▼

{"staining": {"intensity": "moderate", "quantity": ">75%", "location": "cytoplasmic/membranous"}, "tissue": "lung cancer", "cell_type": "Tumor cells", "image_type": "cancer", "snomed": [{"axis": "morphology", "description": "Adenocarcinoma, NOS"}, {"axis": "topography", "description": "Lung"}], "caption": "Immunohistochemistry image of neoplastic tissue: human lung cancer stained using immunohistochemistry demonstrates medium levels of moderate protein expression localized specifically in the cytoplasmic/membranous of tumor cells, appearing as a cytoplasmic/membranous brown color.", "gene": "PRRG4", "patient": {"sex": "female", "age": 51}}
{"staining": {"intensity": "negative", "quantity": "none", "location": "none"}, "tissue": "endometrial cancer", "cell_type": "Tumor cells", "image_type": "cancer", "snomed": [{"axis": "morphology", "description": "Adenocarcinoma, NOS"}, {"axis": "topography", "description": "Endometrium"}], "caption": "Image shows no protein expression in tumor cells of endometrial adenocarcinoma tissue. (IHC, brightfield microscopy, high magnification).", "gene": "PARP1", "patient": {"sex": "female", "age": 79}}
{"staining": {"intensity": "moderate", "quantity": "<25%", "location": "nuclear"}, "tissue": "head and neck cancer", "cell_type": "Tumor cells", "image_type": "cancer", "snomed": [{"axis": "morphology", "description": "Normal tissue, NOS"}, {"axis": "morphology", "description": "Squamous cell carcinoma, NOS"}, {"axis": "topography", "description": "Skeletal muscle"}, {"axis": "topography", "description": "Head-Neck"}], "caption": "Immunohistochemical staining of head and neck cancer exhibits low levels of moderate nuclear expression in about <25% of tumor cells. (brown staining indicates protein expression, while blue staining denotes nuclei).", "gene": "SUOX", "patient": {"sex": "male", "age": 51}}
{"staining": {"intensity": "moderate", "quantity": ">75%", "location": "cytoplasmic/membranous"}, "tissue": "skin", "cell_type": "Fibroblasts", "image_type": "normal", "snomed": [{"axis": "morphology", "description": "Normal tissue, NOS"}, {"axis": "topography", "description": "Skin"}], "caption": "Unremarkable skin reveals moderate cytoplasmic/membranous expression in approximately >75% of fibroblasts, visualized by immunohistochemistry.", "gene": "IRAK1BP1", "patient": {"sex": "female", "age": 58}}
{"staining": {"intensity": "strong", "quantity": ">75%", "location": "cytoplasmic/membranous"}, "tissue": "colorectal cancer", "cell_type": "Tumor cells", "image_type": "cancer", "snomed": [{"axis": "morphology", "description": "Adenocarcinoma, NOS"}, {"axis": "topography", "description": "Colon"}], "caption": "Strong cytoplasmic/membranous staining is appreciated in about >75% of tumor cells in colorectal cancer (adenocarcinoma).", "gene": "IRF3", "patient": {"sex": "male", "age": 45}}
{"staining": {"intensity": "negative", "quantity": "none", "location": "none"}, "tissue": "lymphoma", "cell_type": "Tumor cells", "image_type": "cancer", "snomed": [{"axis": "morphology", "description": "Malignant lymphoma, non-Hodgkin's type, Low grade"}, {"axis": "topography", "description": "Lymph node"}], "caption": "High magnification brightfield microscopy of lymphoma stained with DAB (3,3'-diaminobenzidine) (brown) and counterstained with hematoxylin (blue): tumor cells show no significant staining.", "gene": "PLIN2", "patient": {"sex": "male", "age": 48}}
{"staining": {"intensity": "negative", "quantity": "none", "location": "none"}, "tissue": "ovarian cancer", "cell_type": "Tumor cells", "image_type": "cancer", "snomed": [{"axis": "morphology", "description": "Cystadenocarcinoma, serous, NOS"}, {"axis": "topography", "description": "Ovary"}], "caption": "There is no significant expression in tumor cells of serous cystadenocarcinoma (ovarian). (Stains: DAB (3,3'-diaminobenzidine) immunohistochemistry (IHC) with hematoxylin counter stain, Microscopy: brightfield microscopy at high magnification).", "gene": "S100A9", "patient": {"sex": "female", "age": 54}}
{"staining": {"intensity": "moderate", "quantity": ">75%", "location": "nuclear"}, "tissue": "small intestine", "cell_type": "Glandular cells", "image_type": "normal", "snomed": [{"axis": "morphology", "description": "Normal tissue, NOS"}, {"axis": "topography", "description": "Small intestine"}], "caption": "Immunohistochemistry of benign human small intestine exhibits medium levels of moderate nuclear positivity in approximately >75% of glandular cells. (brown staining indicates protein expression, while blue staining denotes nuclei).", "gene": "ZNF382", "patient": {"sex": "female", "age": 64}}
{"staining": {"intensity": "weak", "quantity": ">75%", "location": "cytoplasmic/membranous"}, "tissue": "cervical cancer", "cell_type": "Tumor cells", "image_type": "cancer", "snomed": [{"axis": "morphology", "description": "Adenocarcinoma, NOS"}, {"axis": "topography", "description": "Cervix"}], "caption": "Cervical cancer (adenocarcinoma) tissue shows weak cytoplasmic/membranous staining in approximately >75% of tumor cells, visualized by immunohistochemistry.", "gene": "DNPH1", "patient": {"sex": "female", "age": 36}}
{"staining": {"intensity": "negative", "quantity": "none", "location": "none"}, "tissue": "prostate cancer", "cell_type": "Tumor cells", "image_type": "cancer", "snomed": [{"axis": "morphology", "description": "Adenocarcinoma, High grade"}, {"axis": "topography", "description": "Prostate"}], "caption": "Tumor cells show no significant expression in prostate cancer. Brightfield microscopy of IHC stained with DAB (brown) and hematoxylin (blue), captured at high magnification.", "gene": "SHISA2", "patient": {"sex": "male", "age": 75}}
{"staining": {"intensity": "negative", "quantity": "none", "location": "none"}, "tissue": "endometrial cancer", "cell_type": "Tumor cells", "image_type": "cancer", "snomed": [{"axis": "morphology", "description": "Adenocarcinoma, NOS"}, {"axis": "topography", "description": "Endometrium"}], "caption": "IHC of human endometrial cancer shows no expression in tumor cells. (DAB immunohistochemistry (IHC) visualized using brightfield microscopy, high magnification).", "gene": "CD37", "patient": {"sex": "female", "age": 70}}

▲

## What the exercise asks
Reproduce the listing above verbatim.

## Result of this task
{"staining": {"intensity": "moderate", "quantity": ">75%", "location": "cytoplasmic/membranous"}, "tissue": "lung cancer", "cell_type": "Tumor cells", "image_type": "cancer", "snomed": [{"axis": "morphology", "description": "Adenocarcinoma, NOS"}, {"axis": "topography", "description": "Lung"}], "caption": "Immunohistochemistry image of neoplastic tissue: human lung cancer stained using immunohistochemistry demonstrates medium levels of moderate protein expression localized specifically in the cytoplasmic/membranous of tumor cells, appearing as a cytoplasmic/membranous brown color.", "gene": "PRRG4", "patient": {"sex": "female", "age": 51}}
{"staining": {"intensity": "negative", "quantity": "none", "location": "none"}, "tissue": "endometrial cancer", "cell_type": "Tumor cells", "image_type": "cancer", "snomed": [{"axis": "morphology", "description": "Adenocarcinoma, NOS"}, {"axis": "topography", "description": "Endometrium"}], "caption": "Image shows no protein expression in tumor cells of endometrial adenocarcinoma tissue. (IHC, brightfield microscopy, high magnification).", "gene": "PARP1", "patient": {"sex": "female", "age": 79}}
{"staining": {"intensity": "moderate", "quantity": "<25%", "location": "nuclear"}, "tissue": "head and neck cancer", "cell_type": "Tumor cells", "image_type": "cancer", "snomed": [{"axis": "morphology", "description": "Normal tissue, NOS"}, {"axis": "morphology", "description": "Squamous cell carcinoma, NOS"}, {"axis": "topography", "description": "Skeletal muscle"}, {"axis": "topography", "description": "Head-Neck"}], "caption": "Immunohistochemical staining of head and neck cancer exhibits low levels of moderate nuclear expression in about <25% of tumor cells. (brown staining indicates protein expression, while blue staining denotes nuclei).", "gene": "SUOX", "patient": {"sex": "male", "age": 51}}
{"staining": {"intensity": "moderate", "quantity": ">75%", "location": "cytoplasmic/membranous"}, "tissue": "skin", "cell_type": "Fibroblasts", "image_type": "normal", "snomed": [{"axis": "morphology", "description": "Normal tissue, NOS"}, {"axis": "topography", "description": "Skin"}], "caption": "Unremarkable skin reveals moderate cytoplasmic/membranous expression in approximately >75% of fibroblasts, visualized by immunohistochemistry.", "gene": "IRAK1BP1", "patient": {"sex": "female", "age": 58}}
{"staining": {"intensity": "strong", "quantity": ">75%", "location": "cytoplasmic/membranous"}, "tissue": "colorectal cancer", "cell_type": "Tumor cells", "image_type": "cancer", "snomed": [{"axis": "morphology", "description": "Adenocarcinoma, NOS"}, {"axis": "topography", "description": "Colon"}], "caption": "Strong cytoplasmic/membranous staining is appreciated in about >75% of tumor cells in colorectal cancer (adenocarcinoma).", "gene": "IRF3", "patient": {"sex": "male", "age": 45}}
{"staining": {"intensity": "negative", "quantity": "none", "location": "none"}, "tissue": "lymphoma", "cell_type": "Tumor cells", "image_type": "cancer", "snomed": [{"axis": "morphology", "description": "Malignant lymphoma, non-Hodgkin's type, Low grade"}, {"axis": "topography", "description": "Lymph node"}], "caption": "High magnification brightfield microscopy of lymphoma stained with DAB (3,3'-diaminobenzidine) (brown) and counterstained with hematoxylin (blue): tumor cells show no significant staining.", "gene": "PLIN2", "patient": {"sex": "male", "age": 48}}
{"staining": {"intensity": "negative", "quantity": "none", "location": "none"}, "tissue": "ovarian cancer", "cell_type": "Tumor cells", "image_type": "cancer", "snomed": [{"axis": "morphology", "description": "Cystadenocarcinoma, serous, NOS"}, {"axis": "topography", "description": "Ovary"}], "caption": "There is no significant expression in tumor cells of serous cystadenocarcinoma (ovarian). (Stains: DAB (3,3'-diaminobenzidine) immunohistochemistry (IHC) with hematoxylin counter stain, Microscopy: brightfield microscopy at high magnification).", "gene": "S100A9", "patient": {"sex": "female", "age": 54}}
{"staining": {"intensity": "moderate", "quantity": ">75%", "location": "nuclear"}, "tissue": "small intestine", "cell_type": "Glandular cells", "image_type": "normal", "snomed": [{"axis": "morphology", "description": "Normal tissue, NOS"}, {"axis": "topography", "description": "Small intestine"}], "caption": "Immunohistochemistry of benign human small intestine exhibits medium levels of moderate nuclear positivity in approximately >75% of glandular cells. (brown staining indicates protein expression, while blue staining denotes nuclei).", "gene": "ZNF382", "patient": {"sex": "female", "age": 64}}
{"staining": {"intensity": "weak", "quantity": ">75%", "location": "cytoplasmic/membranous"}, "tissue": "cervical cancer", "cell_type": "Tumor cells", "image_type": "cancer", "snomed": [{"axis": "morphology", "description": "Adenocarcinoma, NOS"}, {"axis": "topography", "description": "Cervix"}], "caption": "Cervical cancer (adenocarcinoma) tissue shows weak cytoplasmic/membranous staining in approximately >75% of tumor cells, visualized by immunohistochemistry.", "gene": "DNPH1", "patient": {"sex": "female", "age": 36}}
{"staining": {"intensity": "negative", "quantity": "none", "location": "none"}, "tissue": "prostate cancer", "cell_type": "Tumor cells", "image_type": "cancer", "snomed": [{"axis": "morphology", "description": "Adenocarcinoma, High grade"}, {"axis": "topography", "description": "Prostate"}], "caption": "Tumor cells show no significant expression in prostate cancer. Brightfield microscopy of IHC stained with DAB (brown) and hematoxylin (blue), captured at high magnification.", "gene": "SHISA2", "patient": {"sex": "male", "age": 75}}
{"staining": {"intensity": "negative", "quantity": "none", "location": "none"}, "tissue": "endometrial cancer", "cell_type": "Tumor cells", "image_type": "cancer", "snomed": [{"axis": "morphology", "description": "Adenocarcinoma, NOS"}, {"axis": "topography", "description": "Endometrium"}], "caption": "IHC of human endometrial cancer shows no expression in tumor cells. (DAB immunohistochemistry (IHC) visualized using brightfield microscopy, high magnification).", "gene": "CD37", "patient": {"sex": "female", "age": 70}}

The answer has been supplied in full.